Two former board members who were involved in removing CEO Sam Altman have accused him of being a liar and a manipulator. OpenAI's current Board of Directors denies the claims.
In a guest article for The Economist, former OpenAI board members Helen Toner and Tasha McCauley recently made serious allegations against OpenAI CEO Sam Altman, who was fired by the old board in November 2023 and returned after about five days.
They accused him of working against board oversight and fostering a "toxic culture of lying." Their main criticism, simply put, is that Altman's personality is not the right one to lead a company with the potential impact of OpenAI.
In a response to the article, current OpenAI board members Bret Taylor and Larry Summers refute Toner and McCauley's claims. After taking office, the board was the first to order an outside investigation into the events surrounding Altman's forced resignation.

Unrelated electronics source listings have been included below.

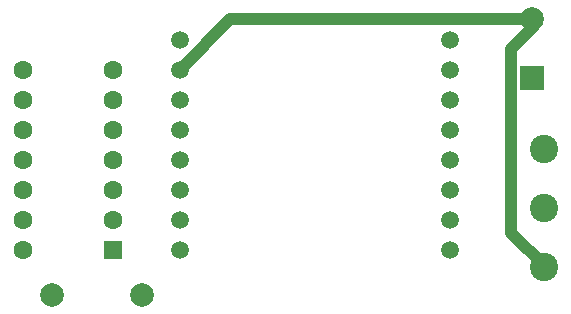
<source format=gbl>
G04 Layer: BottomLayer*
G04 EasyEDA v6.4.25, 2021-11-13T16:36:47+01:00*
G04 fbf2b491685049a8bfad643619c64f1f,1776d3e4676a440d9a66004cab294cc2,10*
G04 Gerber Generator version 0.2*
G04 Scale: 100 percent, Rotated: No, Reflected: No *
G04 Dimensions in millimeters *
G04 leading zeros omitted , absolute positions ,4 integer and 5 decimal *
%FSLAX45Y45*%
%MOMM*%

%ADD11C,1.0000*%
%ADD12R,2.0000X2.0000*%
%ADD13C,2.0000*%
%ADD14C,2.4000*%
%ADD15R,1.5999X1.5999*%
%ADD16C,1.5999*%
%ADD17C,1.5080*%

%LPD*%
D11*
X4513300Y3024007D02*
G01*
X4513300Y2988698D01*
X4323394Y2798792D01*
X4323394Y1242507D01*
X4610100Y955802D01*
X4526600Y3048812D02*
G01*
X1944507Y3048812D01*
X1516700Y2621000D01*
D12*
G01*
X4500001Y2550010D03*
D13*
G01*
X4500001Y3050009D03*
G01*
X437200Y716000D03*
G01*
X1199200Y716000D03*
D14*
G01*
X4600000Y1950001D03*
G01*
X4600000Y1450002D03*
G01*
X4600000Y950003D03*
D15*
G01*
X953099Y1095502D03*
D16*
G01*
X953099Y1349502D03*
G01*
X953099Y1603502D03*
G01*
X953099Y1857502D03*
G01*
X953099Y2111502D03*
G01*
X953099Y2365502D03*
G01*
X953099Y2619502D03*
G01*
X191099Y2619502D03*
G01*
X191099Y2365502D03*
G01*
X191099Y2111502D03*
G01*
X191099Y1857502D03*
G01*
X191099Y1603502D03*
G01*
X191099Y1349502D03*
G01*
X191099Y1095502D03*
D17*
G01*
X3802700Y2621000D03*
G01*
X3802700Y2367000D03*
G01*
X3802700Y2113000D03*
G01*
X3802700Y1859000D03*
G01*
X3802700Y1605000D03*
G01*
X3802700Y1351000D03*
G01*
X3802700Y1097000D03*
G01*
X1516700Y2621000D03*
G01*
X1516700Y2367000D03*
G01*
X1516700Y2113000D03*
G01*
X1516700Y1859000D03*
G01*
X1516700Y1605000D03*
G01*
X1516700Y1351000D03*
G01*
X1516700Y1097000D03*
G01*
X3802700Y2875000D03*
G01*
X1516700Y2875000D03*
M02*

</source>
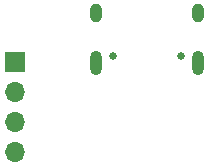
<source format=gbr>
%TF.GenerationSoftware,KiCad,Pcbnew,8.0.6*%
%TF.CreationDate,2025-05-14T20:02:39-04:00*%
%TF.ProjectId,touch_volume_controller,746f7563-685f-4766-9f6c-756d655f636f,rev?*%
%TF.SameCoordinates,Original*%
%TF.FileFunction,Soldermask,Bot*%
%TF.FilePolarity,Negative*%
%FSLAX46Y46*%
G04 Gerber Fmt 4.6, Leading zero omitted, Abs format (unit mm)*
G04 Created by KiCad (PCBNEW 8.0.6) date 2025-05-14 20:02:39*
%MOMM*%
%LPD*%
G01*
G04 APERTURE LIST*
%ADD10C,0.650000*%
%ADD11O,1.000000X2.100000*%
%ADD12O,1.000000X1.600000*%
%ADD13R,1.700000X1.700000*%
%ADD14O,1.700000X1.700000*%
G04 APERTURE END LIST*
D10*
%TO.C,J1*%
X45003200Y-56041600D03*
X39223200Y-56041600D03*
D11*
X46433200Y-56571600D03*
D12*
X46433200Y-52391600D03*
D11*
X37793200Y-56571600D03*
D12*
X37793200Y-52391600D03*
%TD*%
D13*
%TO.C,J2*%
X30962200Y-56525000D03*
D14*
X30962200Y-59065000D03*
X30962200Y-61605000D03*
X30962200Y-64145000D03*
%TD*%
M02*

</source>
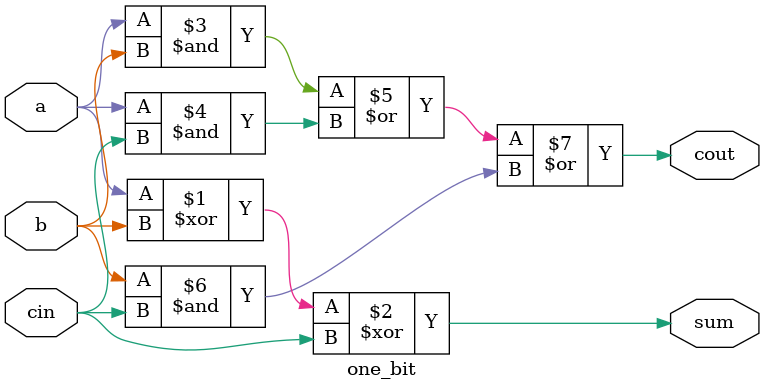
<source format=v>
/*
    Problem:
    https://acm.sjtu.edu.cn/OnlineJudge/problem?problem_id=1250

    任务：掌握组合逻辑，完成一个加法器。
*/

module Add(
    input       [31:0]          a,
    input       [31:0]          b,
    output      [31:0]          sum
);
    parameter N = 32;
    // TODO
    wire [N:0] carries;
    wire [N-1:0] newsum;
    generate // start of generate block
        genvar i;
        // special variable that doesn’t represent any real hardware,
        // just used for evaluation purposes
        assign carries[0] = 1'b0;
        for (i=0; i<N; i=i+1) begin : blockname
            one_bit ob( .a(a[i]), .b(b[i]),
            .cin(carries[i]),
            .sum(newsum[i]),
            .cout(carries[i+1]));
        end
    endgenerate //end of generate block
    // always @(*) begin : test
    //     integer i;
    //     for (i = 0; i < 32; i = i + 1) begin
    //         sum[i] = newsum[i];
    //     end
    // end
    assign #100 sum = newsum;

endmodule
module one_bit(
    input a,
    input b,
    input cin,
    output sum,
    output cout
);
    assign sum = a ^ b ^ cin;
    assign cout = a & b | a & cin | b & cin;
endmodule
</source>
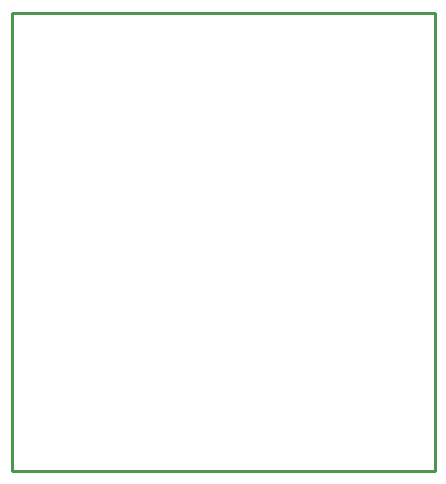
<source format=gko>
G04 ---------------------------- Layer name :KeepOutLayer*
G04 EasyEDA v5.8.22, Thu, 27 Dec 2018 18:25:07 GMT*
G04 83e352a6ecc44a8a847cc623543be36f*
G04 Gerber Generator version 0.2*
G04 Scale: 100 percent, Rotated: No, Reflected: No *
G04 Dimensions in millimeters *
G04 leading zeros omitted , absolute positions ,3 integer and 3 decimal *
%FSLAX33Y33*%
%MOMM*%
G90*
G71D02*

%ADD10C,0.254000*%
G54D10*
G01X0Y38811D02*
G01X35763Y38811D01*
G01X35763Y0D01*
G01X0Y0D01*
G01X0Y38811D01*

%LPD*%
M00*
M02*

</source>
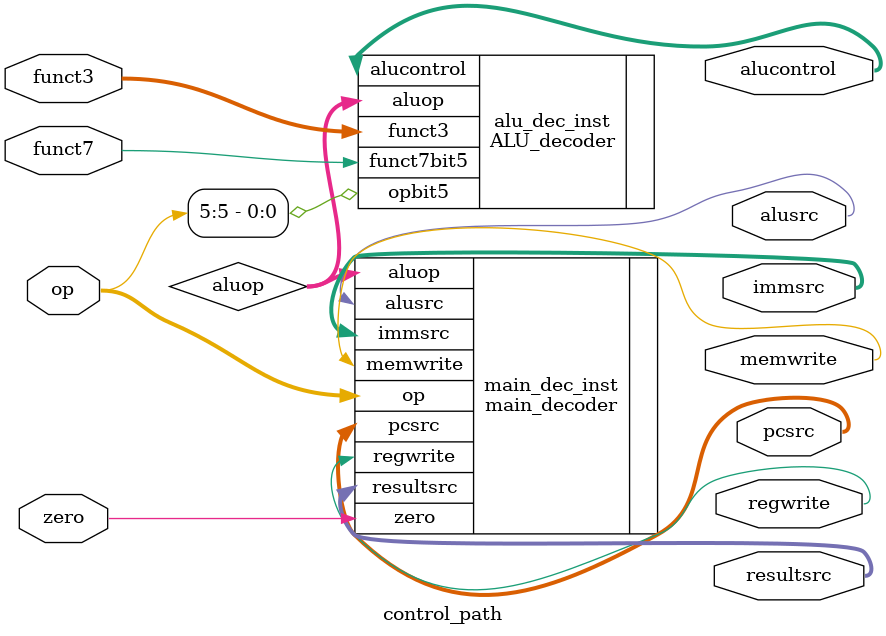
<source format=v>
`timescale 1ns/1ps
`include"main_decoder.v"
`include"ALU_decoder.v"
module control_path(
  
    input   [6:0]    op,
    input   [2:0]    funct3,
    input            zero, funct7,
    output  [2:0]    alucontrol,
    output           memwrite, alusrc, regwrite,
    output  [1:0]    pcsrc, immsrc, resultsrc
);

wire [1:0] aluop;

main_decoder main_dec_inst(.op(op),.zero(zero),.memwrite(memwrite),.alusrc(alusrc),.regwrite(regwrite),.resultsrc(resultsrc),.immsrc(immsrc),.pcsrc(pcsrc),.aluop(aluop));

ALU_decoder alu_dec_inst(.opbit5(op[5]),.funct7bit5(funct7),.funct3(funct3),.aluop(aluop),.alucontrol(alucontrol));

endmodule

</source>
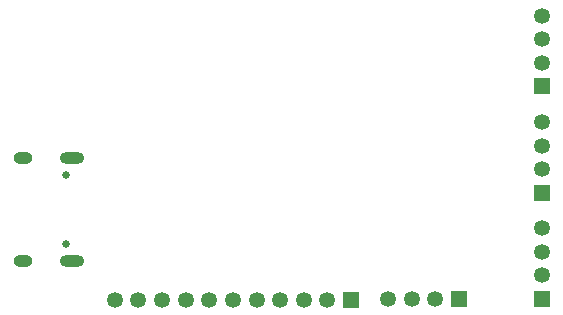
<source format=gbr>
%TF.GenerationSoftware,KiCad,Pcbnew,9.0.1*%
%TF.CreationDate,2025-07-10T19:48:23+10:00*%
%TF.ProjectId,esp-32-s3-wroom-1,6573702d-3332-42d7-9333-2d77726f6f6d,rev?*%
%TF.SameCoordinates,Original*%
%TF.FileFunction,Soldermask,Bot*%
%TF.FilePolarity,Negative*%
%FSLAX46Y46*%
G04 Gerber Fmt 4.6, Leading zero omitted, Abs format (unit mm)*
G04 Created by KiCad (PCBNEW 9.0.1) date 2025-07-10 19:48:23*
%MOMM*%
%LPD*%
G01*
G04 APERTURE LIST*
%ADD10O,1.600000X1.000000*%
%ADD11O,2.100000X1.000000*%
%ADD12C,0.650000*%
%ADD13R,1.350000X1.350000*%
%ADD14C,1.350000*%
G04 APERTURE END LIST*
D10*
%TO.C,J1*%
X106082857Y-94236371D03*
D11*
X110262857Y-94236371D03*
D10*
X106082857Y-85596371D03*
D11*
X110262857Y-85596371D03*
D12*
X109732857Y-92806371D03*
X109732857Y-87026371D03*
%TD*%
D13*
%TO.C,J2*%
X143000000Y-97500000D03*
D14*
X141000000Y-97500000D03*
X139000000Y-97500000D03*
X137000000Y-97500000D03*
%TD*%
D13*
%TO.C,J7*%
X133870000Y-97540000D03*
D14*
X131870000Y-97540000D03*
X129870000Y-97540000D03*
X127870000Y-97540000D03*
X125870000Y-97540000D03*
X123870000Y-97540000D03*
X121870000Y-97540000D03*
X119870000Y-97540000D03*
X117870000Y-97540000D03*
X115870000Y-97540000D03*
X113870000Y-97540000D03*
%TD*%
D13*
%TO.C,J3*%
X150000000Y-97500000D03*
D14*
X150000000Y-95500000D03*
X150000000Y-93500000D03*
X150000000Y-91500000D03*
%TD*%
D13*
%TO.C,J4*%
X150000000Y-88500000D03*
D14*
X150000000Y-86500000D03*
X150000000Y-84500000D03*
X150000000Y-82500000D03*
%TD*%
D13*
%TO.C,J5*%
X150000000Y-79500000D03*
D14*
X150000000Y-77500000D03*
X150000000Y-75500000D03*
X150000000Y-73500000D03*
%TD*%
M02*

</source>
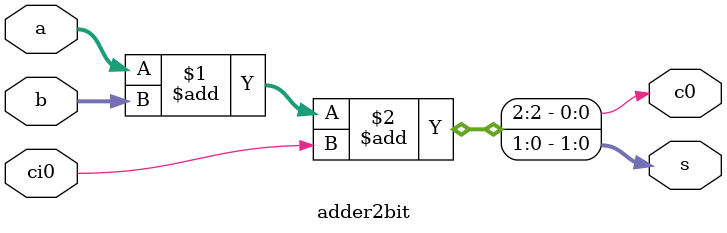
<source format=sv>
`timescale 1ns/1ns
module adder2bit(input[1:0]a,b,input ci0 ,output[1:0]s,output c0);


assign#(99,95){c0,s}=a+b+ci0;


endmodule


</source>
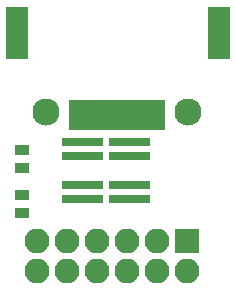
<source format=gts>
G04 #@! TF.FileFunction,Soldermask,Top*
%FSLAX46Y46*%
G04 Gerber Fmt 4.6, Leading zero omitted, Abs format (unit mm)*
G04 Created by KiCad (PCBNEW 4.0.4-stable) date 05/23/17 22:39:59*
%MOMM*%
%LPD*%
G01*
G04 APERTURE LIST*
%ADD10C,0.100000*%
%ADD11R,1.900000X4.400000*%
%ADD12C,1.300000*%
%ADD13C,2.300000*%
%ADD14R,1.000000X2.500000*%
%ADD15R,1.300000X0.900000*%
%ADD16R,1.050000X0.800000*%
%ADD17R,0.850000X0.800000*%
%ADD18R,2.100000X2.100000*%
%ADD19O,2.100000X2.100000*%
G04 APERTURE END LIST*
D10*
D11*
X18349500Y21660500D03*
D12*
X18349500Y21660500D03*
D13*
X15749500Y14920500D03*
X3759500Y14920500D03*
D14*
X6149500Y14680500D03*
X7169500Y14680500D03*
X8189500Y14680500D03*
X9209500Y14680500D03*
X10229500Y14680500D03*
X11249500Y14680500D03*
X12269500Y14680500D03*
X13289500Y14680500D03*
D12*
X1249500Y21660500D03*
D11*
X1249500Y21660500D03*
D15*
X1714500Y11735500D03*
X1714500Y10235500D03*
X1714500Y7925500D03*
X1714500Y6425500D03*
D16*
X9594500Y12410500D03*
X9594500Y11210500D03*
X11994500Y12410500D03*
X11994500Y11210500D03*
D17*
X10394500Y12410500D03*
X11194500Y12410500D03*
X11194500Y11210500D03*
X10394500Y11210500D03*
D16*
X9594500Y8791500D03*
X9594500Y7591500D03*
X11994500Y8791500D03*
X11994500Y7591500D03*
D17*
X10394500Y8791500D03*
X11194500Y8791500D03*
X11194500Y7591500D03*
X10394500Y7591500D03*
D16*
X5594500Y12410500D03*
X5594500Y11210500D03*
X7994500Y12410500D03*
X7994500Y11210500D03*
D17*
X6394500Y12410500D03*
X7194500Y12410500D03*
X7194500Y11210500D03*
X6394500Y11210500D03*
D16*
X5594500Y8791500D03*
X5594500Y7591500D03*
X7994500Y8791500D03*
X7994500Y7591500D03*
D17*
X6394500Y8791500D03*
X7194500Y8791500D03*
X7194500Y7591500D03*
X6394500Y7591500D03*
D18*
X15684500Y4064500D03*
D19*
X15684500Y1524500D03*
X13144500Y4064500D03*
X13144500Y1524500D03*
X10604500Y4064500D03*
X10604500Y1524500D03*
X8064500Y4064500D03*
X8064500Y1524500D03*
X5524500Y4064500D03*
X5524500Y1524500D03*
X2984500Y4064500D03*
X2984500Y1524500D03*
M02*

</source>
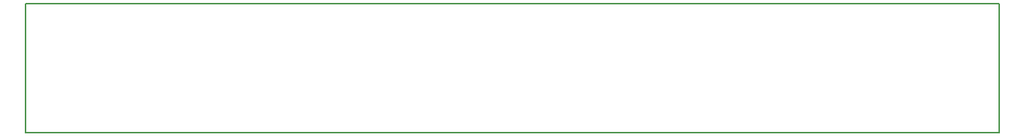
<source format=gbr>
G04 #@! TF.GenerationSoftware,KiCad,Pcbnew,(2018-02-08 revision b04b1dc)-master*
G04 #@! TF.CreationDate,2018-02-10T20:35:02-08:00*
G04 #@! TF.ProjectId,CAN Bus Hub,43414E20427573204875622E6B696361,1*
G04 #@! TF.SameCoordinates,Original*
G04 #@! TF.FileFunction,Profile,NP*
%FSLAX46Y46*%
G04 Gerber Fmt 4.6, Leading zero omitted, Abs format (unit mm)*
G04 Created by KiCad (PCBNEW (2018-02-08 revision b04b1dc)-master) date Saturday, February 10, 2018 at 08:35:02 PM*
%MOMM*%
%LPD*%
G01*
G04 APERTURE LIST*
%ADD10C,0.150000*%
%ADD11C,0.200000*%
G04 APERTURE END LIST*
D10*
X168000000Y-83000000D02*
X55000000Y-83000000D01*
X55000000Y-68000000D02*
X168000000Y-68000000D01*
X168000000Y-68000000D02*
X168000000Y-83000000D01*
D11*
X55000000Y-68000000D02*
X55000000Y-83000000D01*
M02*

</source>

The law firm WilmerHale analyzed dozens of interviews with former and current board members, executives and advisors as well as more than 30,000 documents. Toner and McCauley were also involved in the investigation, Taylor and Summers said, and the results showed that safety concerns did not necessitate a change in management.
WilmerHale concluded that Altman's firing had nothing to do with product and financial security, the pace of AI development, or communication with investors and partners. One of Toner's criticisms is that OpenAI hasn't published the full results of the law firm's research.
In the context of AI safety, Toner criticized the fact that the OpenAI board only learned about ChatGPT after its release and via Twitter. But the model behind ChatGPT, GPT-3.5, had been released eight months earlier, according to Taylor and Summers. Furthermore, ChatGPT was only a research project, and its huge commercial success was not foreseeable at the time of its release.
They go on to note OpenAI's international efforts to effectively regulate Artificial General Intelligence (AGI), pointing out that Altman sits on the U.S. Congress to regulate AI, on an advisory committee to the U.S. Department of Homeland Security on the safe development of AI, and is generally a nice guy to work with.